The task:
If a line of the records holds the word "PREMIER", copy it out.

+===+

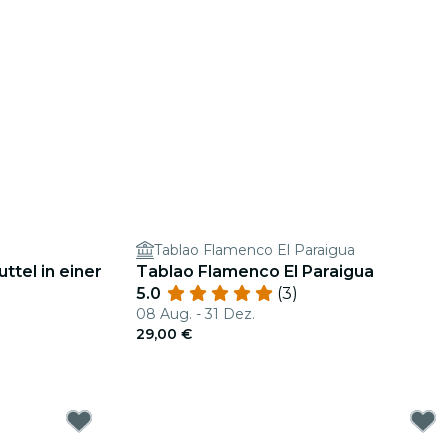
Tablao Flamenco El Paraigua
ttel in einer
Tablao Flamenco El Paraigua
5.0
(3)
08 Aug. - 31 Dez.
29,00 €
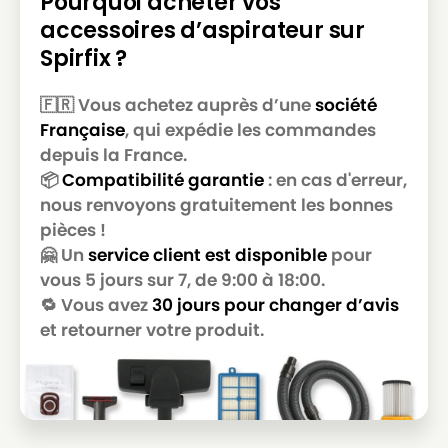
Pourquoi acheter vos
SOTECO
SOTECO G 10 P
accessoires d’aspirateur sur
SOTECO
SOTECO G 16 P
Spirfix ?
SOTECO
SOTECO GP 1/16 ECO B
🇫🇷 Vous achetez auprès d’une
société
SOTECO
SOTECO GP 1/18 ECO B
Française
, qui expédie les commandes
SOTECO
SOTECO GS 1/18 +
depuis la France.
📦
Compatibilité garantie
: en cas d'erreur,
SOTECO
SOTECO ISSA 101
nous renvoyons gratuitement les bonnes
pièces !
SOTECO
SOTECO ISSA 103
🤗 Un
service client est disponible
pour
SOTECO
SOTECO ISSA SUPER PREMIER
vous 5 jours sur 7, de 9:00 à 18:00.
🔁 Vous avez
30 jours pour changer d’avis
SOTECO
SOTECO JUNIOR 101
et retourner votre produit.
SOTECO
SOTECO JUNIOR 103
SOTECO
SOTECO JUNIOR SUPER PREMIER
SOTECO
SOTECO KOALA 202 +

+===+

Result of this exercise:
SOTECO ISSA SUPER PREMIER
SOTECO JUNIOR SUPER PREMIER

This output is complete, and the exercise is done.